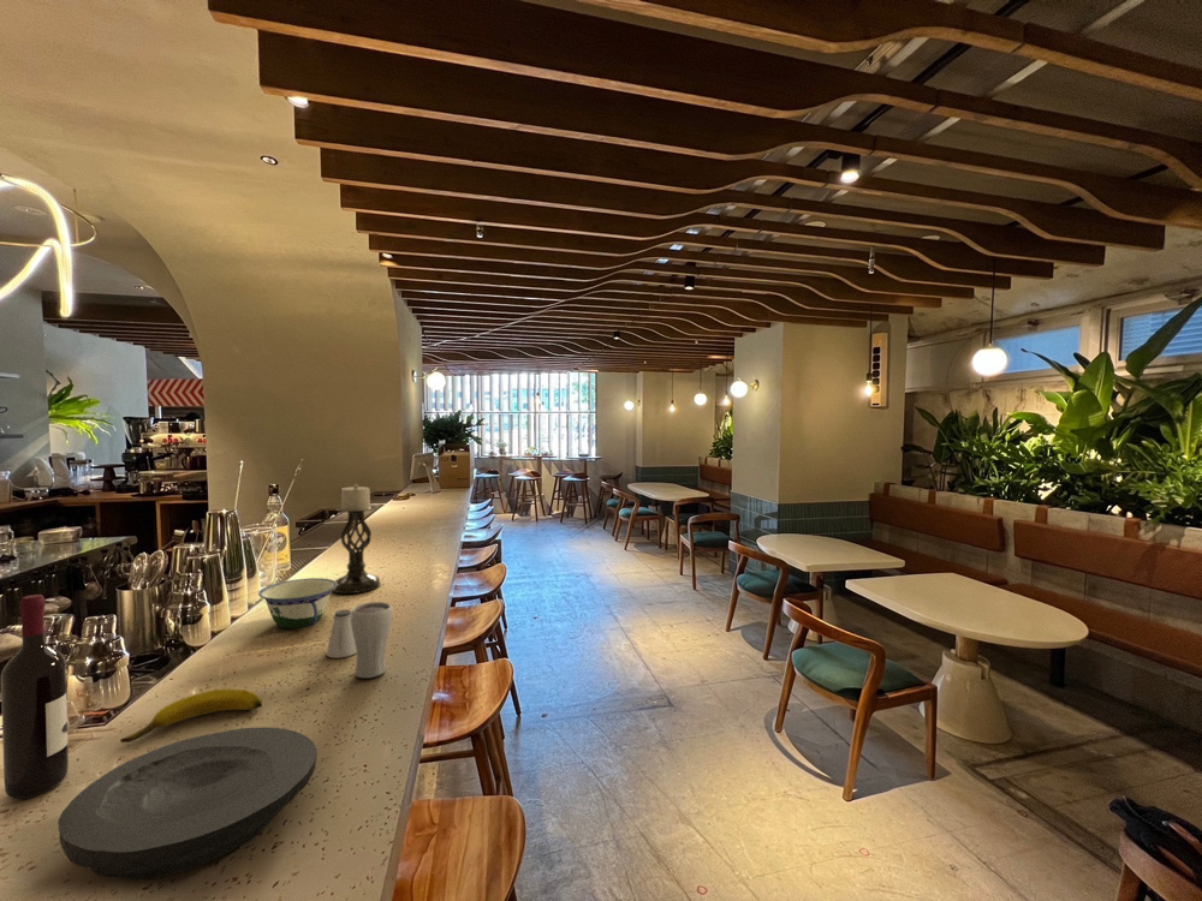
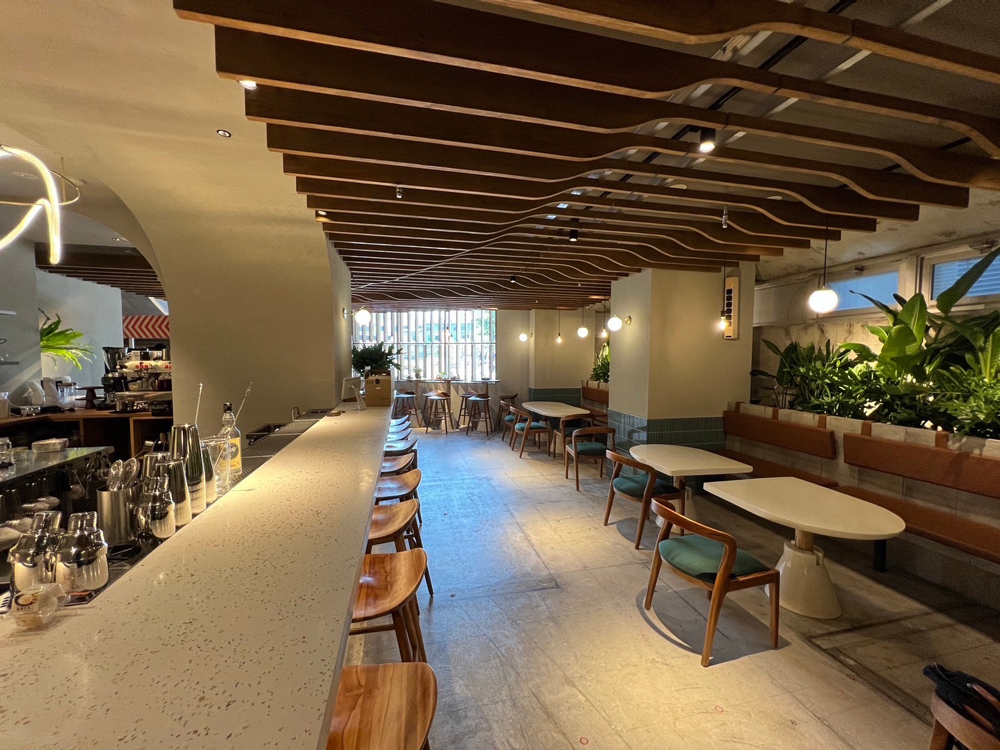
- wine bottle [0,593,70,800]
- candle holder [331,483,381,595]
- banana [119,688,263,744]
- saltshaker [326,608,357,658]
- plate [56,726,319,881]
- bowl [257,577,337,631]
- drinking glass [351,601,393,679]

----------

[Task prompt]: Please output all the data exactly as given, with the pictures omitted.

[Written response]:
- wine bottle [0,593,70,800]
- candle holder [331,483,381,595]
- banana [119,688,263,744]
- saltshaker [326,608,357,658]
- plate [56,726,319,881]
- bowl [257,577,337,631]
- drinking glass [351,601,393,679]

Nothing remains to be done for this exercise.